Somut olayda, davacı esnaf olup, tacir olmadığından TTK’nın 4.maddesi uyarınca ticari dava niteliğinde bulunmayan uyuşmazlığın dava tarihinde yürürlükte bulunan 6100 sayılı HMK’nın 2.maddesi uyarınca genel hükümlere göre asliye hukuk mahkemesinde görülüp sonuçlandırılması gerektiğinden Mahkememizin görevsizliğine ilişkin aşağıdaki şekilde hüküm kurulmuştur. (Yargıtay———– Hukuk Dairesi’nin 03/10/2016 tarihli 2016/6760 Esas ve 2016/8201 sayılı kararı, Yargıtay ——–. Hukuk Dairesi’nin 03/11/2016 tarihli 2016/9773 Esas 2016/9963 sayılı kararı, İzmir Bölge Adliye Mahkemesi ————-. Hukuk Dairesi’nin 12/04/2017 tarihli 2017/194 Esas, 2017/262 Sayılı kararı)
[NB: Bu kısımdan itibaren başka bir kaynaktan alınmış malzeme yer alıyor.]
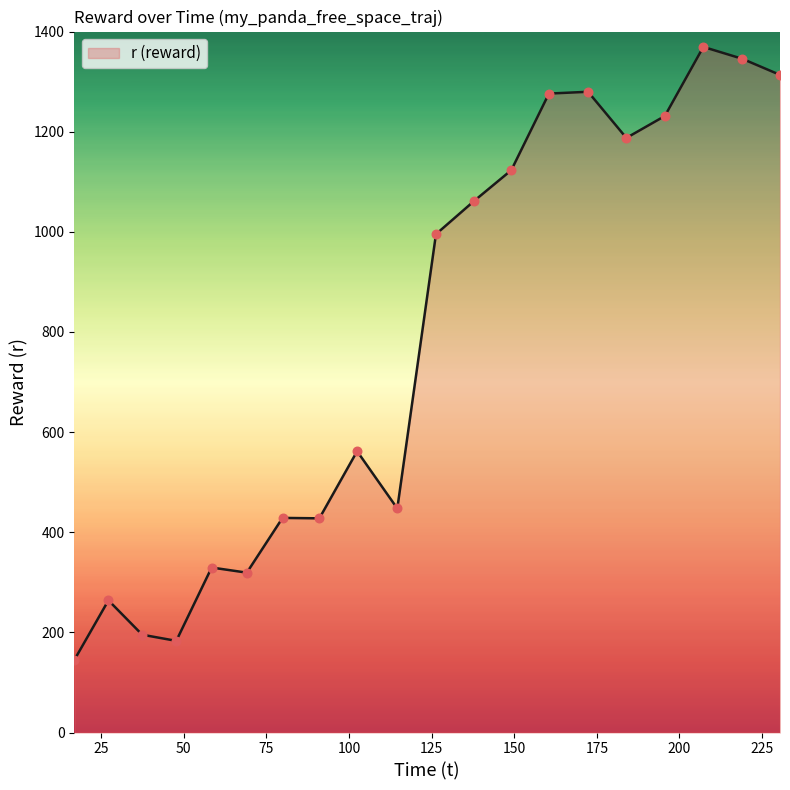

What is the smallest value displayed?

145.4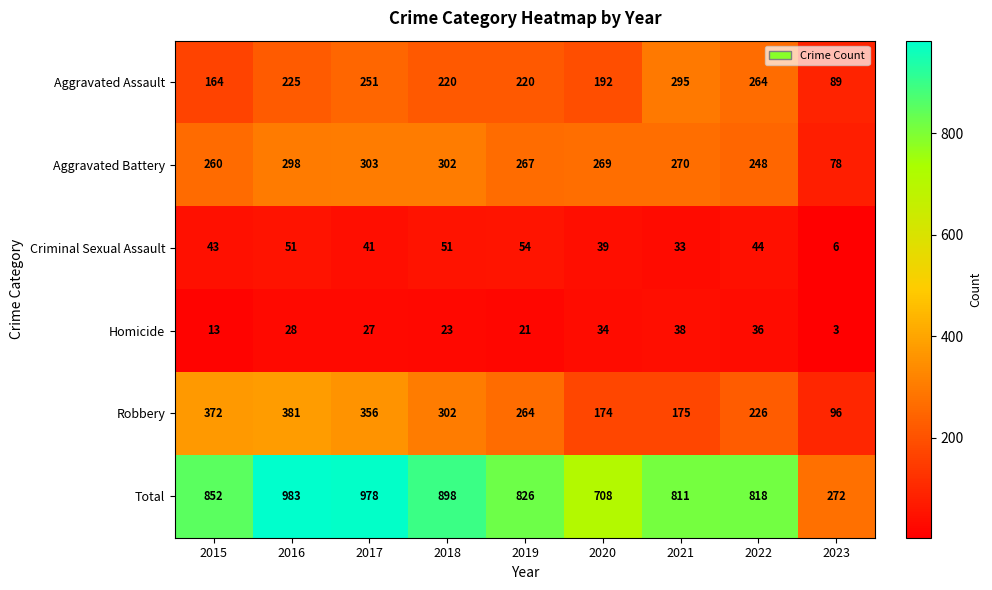

Which series has the largest range (max minus min)?

Total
H Ü K Ü M: Gerekçesi yukarıda açıklandığı üzere;
1-Davanın görevsizlik nedeniyle dava şartı yokluğundan usülden REDDİNE,
2-Görevli mahkemeninin İstanbul Anadolu Asliye Hukuk Mahkemeleri olduğuna,
3-Karar kesinleştiğinde süresinde talep halinde dosyanın Nöbetçi Asliye Hukuk Mahkemesine gönderilmesine,
4-HMK 20.maddesi uyarınca kararın kesinleşmesinden sonra 2 haftalık süre içerisinde talep edilmesi halinde dosyanın görevli İstanbul Anadolu Nöbetçi Asliye Hukuk Mahkemesine gönderilmesine belirtilen süre içerisininde dosyanın gönderilmesi için talepte bulunmaması halinde davanın açılmamış sayılmasına karar verileceğinin ihtarına ( ihtar edildi),
5-HMK’nun 331/2 maddesi uyarınca yargılama giderleri ve vekalet ücretinin görevli mahkemede değerlendirilmesine,
Dair, davacı vekilinin yüzüne karşı, davalı tarafın yokluğunda, kararın tebliğinden itibaren 2 haftalık süre içinde istinaf yolu açık olmak üzere verilen karar açıkça okunup usulen anlatıldı.